» 対象の文章
━━━━━━━━━━

ここでは僕が個人的に激烈におもしろい!となった作品をいくつか紹介させていただきたい。どの作品も激烈におもしろいなかで、あくまで僕個人がさらに激烈におもしろい!と思った作品だ。各作品を紹介するとともにどんな作風なのか自然に理解してもらえたらと思うが、その前に軽く西村賢太さんの作風というかどんな感じの話を書いているのかを話させていただきたい。まず西村賢太さんという人はテレビで風俗に通っていることを平然と話したり、暴行による前科二犯だと公言したりとまさに無頼といった感じだ。小説にもそれは現れていて、同棲相手に対する暴行、暴言。貧困な生活の情けなさをそのまま曝け出していたりして、読む人によってはウッと引いてしまうような内容かと思う。ただそれが激烈におもしろいのは、その内容と対照的な古めかしい表現を使った文体というか、西村賢太さん自身、自分は非常にスタイリスト(かっこつけ、というか美学があるみたいなこと)と言っているように、とてもかっこいいカチッとした二枚目な文章で語られるためだと思う。ひどい内容にかっこいい文体。この温かいパンケーキに冷たいアイスクリームが乗ったような、頬落ちんばかりの絶妙なギャップが激烈におもしろい因だとぼくは、思っている。さて、いよいよおすすめの私小説を紹介させていただこう。(紹介するのはいずれも短編のみ)

①腋臭風呂(二度は行けぬ町の地図 収録)

あらすじ

その昔主人公が近所に快適な銭湯をみつける。他の銭湯と違いゴミゴミとしていないところが気に入っていたのだが、ときおり強烈な腋臭を発する男と鉢合わせることになり、、、時が現在になり主人公が久々のホテルヘルス(性風俗)へ。胸躍らせ楽しみにホテルで待機していると、そこに現れたのは強烈な腋臭を発するホテヘル嬢であった。そんなホテヘル嬢と一緒に風呂に入り、若き日の銭湯での思い出を回想するのだった、、、

 

タイトルの時点でおもしろそうだし、あらすじをパッと聞いただけで面白そうでしょ?非常に。と言わせていただきたい。主人公の人生に繰り返される腋臭風呂というモチーフがとても不潔で、かつ西村賢太さんという人をピンと表していると思う。あらすじは、あらすじというかこれでこの話は全部なのだけど、この話をいじらしく仔細に丁寧に語っていて笑わずにはいられないし、ふっと悲しく、勇気づけられる想いにもなる。激烈におもしろい。

②痴者の食卓(単行本版 痴者の食卓 収録/文庫版 夢魔去りぬ 収録)

━━━━━━━━━━

» 取り組む課題
**1.** 西村賢太作品の紹介文では、作品が激烈におもしろい理由は何だとされていますか。
**2.** 西村賢太作品の紹介文を、最後に示された見出しのあとから書き継いでください。
下の行は参照しなくてかまいません。

» 抽出データ

━━━━━━━━━━

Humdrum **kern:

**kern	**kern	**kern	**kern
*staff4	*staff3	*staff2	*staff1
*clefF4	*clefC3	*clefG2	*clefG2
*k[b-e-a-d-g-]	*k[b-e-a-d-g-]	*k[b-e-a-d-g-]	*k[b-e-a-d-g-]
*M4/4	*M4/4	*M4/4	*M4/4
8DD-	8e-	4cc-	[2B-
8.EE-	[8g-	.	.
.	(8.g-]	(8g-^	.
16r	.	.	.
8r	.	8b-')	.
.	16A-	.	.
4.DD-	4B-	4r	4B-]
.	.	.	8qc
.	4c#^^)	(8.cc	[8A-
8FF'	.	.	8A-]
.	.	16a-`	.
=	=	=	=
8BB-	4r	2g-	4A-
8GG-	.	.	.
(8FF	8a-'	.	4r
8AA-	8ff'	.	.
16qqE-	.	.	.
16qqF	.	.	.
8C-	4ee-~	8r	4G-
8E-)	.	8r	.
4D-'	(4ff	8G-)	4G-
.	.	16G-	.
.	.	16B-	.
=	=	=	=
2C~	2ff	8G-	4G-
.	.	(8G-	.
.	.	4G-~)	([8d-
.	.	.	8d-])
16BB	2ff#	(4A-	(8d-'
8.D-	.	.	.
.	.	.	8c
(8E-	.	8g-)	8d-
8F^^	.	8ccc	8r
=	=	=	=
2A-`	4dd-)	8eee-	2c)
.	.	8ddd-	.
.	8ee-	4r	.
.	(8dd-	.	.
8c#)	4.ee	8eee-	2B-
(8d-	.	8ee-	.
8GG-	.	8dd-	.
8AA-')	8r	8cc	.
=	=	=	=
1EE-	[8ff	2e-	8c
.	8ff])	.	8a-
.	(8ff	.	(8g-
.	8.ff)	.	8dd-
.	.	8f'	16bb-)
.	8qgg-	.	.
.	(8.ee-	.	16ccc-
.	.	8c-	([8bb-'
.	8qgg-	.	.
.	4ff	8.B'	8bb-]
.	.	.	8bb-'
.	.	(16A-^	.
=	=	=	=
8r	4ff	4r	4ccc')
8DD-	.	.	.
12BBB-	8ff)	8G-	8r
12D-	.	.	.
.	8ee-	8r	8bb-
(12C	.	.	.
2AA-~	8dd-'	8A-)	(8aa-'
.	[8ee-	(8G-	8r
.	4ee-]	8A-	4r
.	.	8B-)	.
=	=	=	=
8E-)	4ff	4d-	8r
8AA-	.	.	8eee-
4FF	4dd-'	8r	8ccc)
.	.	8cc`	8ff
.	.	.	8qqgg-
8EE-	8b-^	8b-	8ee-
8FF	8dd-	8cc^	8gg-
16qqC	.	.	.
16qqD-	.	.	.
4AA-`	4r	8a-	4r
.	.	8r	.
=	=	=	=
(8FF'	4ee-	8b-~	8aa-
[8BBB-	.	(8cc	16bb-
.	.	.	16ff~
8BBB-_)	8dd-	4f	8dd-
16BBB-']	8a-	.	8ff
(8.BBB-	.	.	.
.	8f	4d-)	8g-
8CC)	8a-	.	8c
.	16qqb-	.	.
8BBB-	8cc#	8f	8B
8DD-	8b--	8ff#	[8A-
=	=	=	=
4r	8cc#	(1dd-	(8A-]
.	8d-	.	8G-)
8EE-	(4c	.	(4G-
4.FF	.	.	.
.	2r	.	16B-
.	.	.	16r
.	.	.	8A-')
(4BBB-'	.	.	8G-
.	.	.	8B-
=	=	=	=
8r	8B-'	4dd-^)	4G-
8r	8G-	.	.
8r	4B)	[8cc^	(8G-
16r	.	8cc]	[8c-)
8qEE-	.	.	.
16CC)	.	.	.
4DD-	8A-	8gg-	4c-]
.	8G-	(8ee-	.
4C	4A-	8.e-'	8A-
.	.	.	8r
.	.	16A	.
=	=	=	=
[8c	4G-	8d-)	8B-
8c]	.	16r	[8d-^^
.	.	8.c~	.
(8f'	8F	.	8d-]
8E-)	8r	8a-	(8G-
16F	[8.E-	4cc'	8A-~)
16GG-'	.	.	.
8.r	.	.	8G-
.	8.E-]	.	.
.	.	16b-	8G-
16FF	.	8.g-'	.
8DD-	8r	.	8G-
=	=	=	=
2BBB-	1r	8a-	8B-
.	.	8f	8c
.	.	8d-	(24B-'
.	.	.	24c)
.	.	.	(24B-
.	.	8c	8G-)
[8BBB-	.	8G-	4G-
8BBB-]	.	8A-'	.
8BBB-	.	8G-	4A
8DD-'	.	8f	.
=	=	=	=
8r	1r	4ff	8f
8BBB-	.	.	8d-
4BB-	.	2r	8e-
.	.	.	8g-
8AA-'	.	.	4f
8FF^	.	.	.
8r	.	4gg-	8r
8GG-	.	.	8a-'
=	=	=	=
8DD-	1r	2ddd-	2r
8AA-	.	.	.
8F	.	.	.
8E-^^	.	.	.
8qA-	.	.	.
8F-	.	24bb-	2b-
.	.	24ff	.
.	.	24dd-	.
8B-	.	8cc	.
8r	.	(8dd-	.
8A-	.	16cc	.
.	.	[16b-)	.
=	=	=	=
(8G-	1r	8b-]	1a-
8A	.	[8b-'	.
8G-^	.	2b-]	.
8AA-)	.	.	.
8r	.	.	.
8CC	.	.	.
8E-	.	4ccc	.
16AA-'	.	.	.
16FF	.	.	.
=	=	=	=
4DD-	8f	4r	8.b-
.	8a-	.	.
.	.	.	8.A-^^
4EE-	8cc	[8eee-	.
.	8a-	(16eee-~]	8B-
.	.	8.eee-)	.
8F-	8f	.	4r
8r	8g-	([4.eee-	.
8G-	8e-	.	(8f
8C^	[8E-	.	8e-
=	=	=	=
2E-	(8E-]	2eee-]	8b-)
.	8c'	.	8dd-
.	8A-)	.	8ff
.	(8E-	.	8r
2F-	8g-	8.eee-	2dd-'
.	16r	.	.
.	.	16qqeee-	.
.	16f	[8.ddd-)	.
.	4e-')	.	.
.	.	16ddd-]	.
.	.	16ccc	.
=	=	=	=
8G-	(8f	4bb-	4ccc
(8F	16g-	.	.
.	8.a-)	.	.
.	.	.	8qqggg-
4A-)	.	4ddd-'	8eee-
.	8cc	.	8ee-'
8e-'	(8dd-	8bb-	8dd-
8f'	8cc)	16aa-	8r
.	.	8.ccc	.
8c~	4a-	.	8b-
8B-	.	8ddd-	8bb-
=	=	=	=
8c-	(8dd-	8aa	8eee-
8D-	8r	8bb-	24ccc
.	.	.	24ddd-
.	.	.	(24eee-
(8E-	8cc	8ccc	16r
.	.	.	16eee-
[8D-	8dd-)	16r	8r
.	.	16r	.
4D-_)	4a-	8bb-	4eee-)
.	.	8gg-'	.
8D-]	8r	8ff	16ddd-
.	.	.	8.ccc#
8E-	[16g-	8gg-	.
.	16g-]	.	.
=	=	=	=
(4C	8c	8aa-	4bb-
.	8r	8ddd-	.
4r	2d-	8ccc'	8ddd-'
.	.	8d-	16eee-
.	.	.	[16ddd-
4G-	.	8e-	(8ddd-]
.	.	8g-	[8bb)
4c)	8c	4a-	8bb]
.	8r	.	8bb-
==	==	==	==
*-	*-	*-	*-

━━━━━━━━━━

» 課題の解答
**1.** ひどい内容と、古めかしくかっこいい文体とのあいだの絶妙なギャップです。

**2.**
あらすじ

同棲相手の秋恵と土鍋を買いにホームセンターへ行く主人公。売り場で鍋を眺め、秋恵は本来の土鍋ではなく、高価なホットプレート式の鍋をねだる。価格が引っ掛かり主人公は難色を示すが相談の果て、高価なホットプレート式の鍋を購入。しかし、帰って箱を開けた瞬間新品の鍋から異様なまでの薬品臭が漂い、驚愕するふたり。何遍も鍋を洗うが匂いは消えず、それが種となり、秋恵にブチ切れる主人公。そして壮絶な喧嘩に発展していく、、、

 

客観的に見ると新品の鍋から変な匂いがして、痴話喧嘩になるって馬鹿馬鹿しいなと笑ってしまうがその反面、読んでいると主人公に共感してグッと距離が近くなる。するとああ相手にイライラしてグッと怒りを抑えることあるなあとか、全て飲み込んで優しくしようとするけど、さすがにふざけんなみたいな感じで糸が切れて、全部言っちゃうみたいなことあるなあと思う。すると最後の最後に主人公が秋恵にブチギレ、酷い暴言を吐く場面に一方ではこいつは本当にひっどいやつやなあと笑っている(時には引いてしまう)一方、同時に暴力的にスカッとする快感も覚えてしまう。酷い場面なのに楽しくなってしまうのだ。それとこの秋恵に対する暴言シーンは西村作品によくあるシーンなのだけど、本来目を背けるような行為なのは分かっていても西村作品に親しんだ僕からすると、「ヨッ!待ってました!」みたいな感覚がある。ただ残酷なシーンを見せ物的に見せているだけじゃなくて、そこには主人公と秋恵に対して共感とか親しみとか悲しさとか全てが入っていて、それはさっきも言ったひどい内容にかっこいい文章のバランスだから感じられるのだと思う。ひどい内容だけだったら「うわ女の人に手あげて最悪じゃん」となってしまうかもしれないけど、そこに+かっこいい文章という芸があるから読めるんだと思う。何を書いても偉そうになってないかなあと心配ですが、僕はそう思う。

③焼却炉行き赤ん坊(小銭をかぞえる 収録)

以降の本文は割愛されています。